● **PROVIDED MATERIAL**:

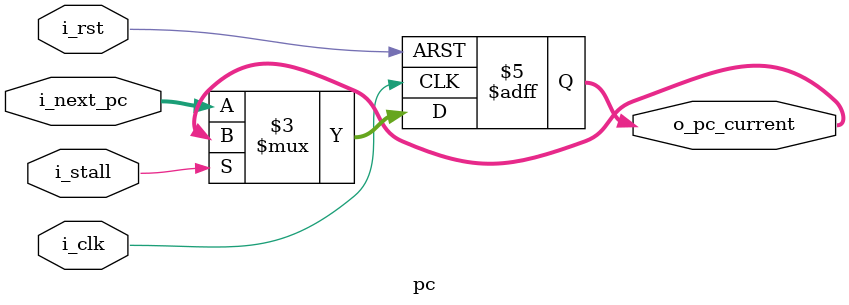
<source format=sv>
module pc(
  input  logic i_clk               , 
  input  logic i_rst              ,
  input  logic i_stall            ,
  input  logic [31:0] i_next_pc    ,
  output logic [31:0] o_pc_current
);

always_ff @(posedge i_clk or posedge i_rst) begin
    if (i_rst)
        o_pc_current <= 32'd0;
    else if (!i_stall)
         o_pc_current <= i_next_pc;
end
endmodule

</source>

● **EXERCISE**:
Pictures are to be omitted; set down the rest of the entries exactly as given.

● **ANSWER BOX**:
<source format=sv>
module pc(
  input  logic i_clk               , 
  input  logic i_rst              ,
  input  logic i_stall            ,
  input  logic [31:0] i_next_pc    ,
  output logic [31:0] o_pc_current
);

always_ff @(posedge i_clk or posedge i_rst) begin
    if (i_rst)
        o_pc_current <= 32'd0;
    else if (!i_stall)
         o_pc_current <= i_next_pc;
end
endmodule

</source>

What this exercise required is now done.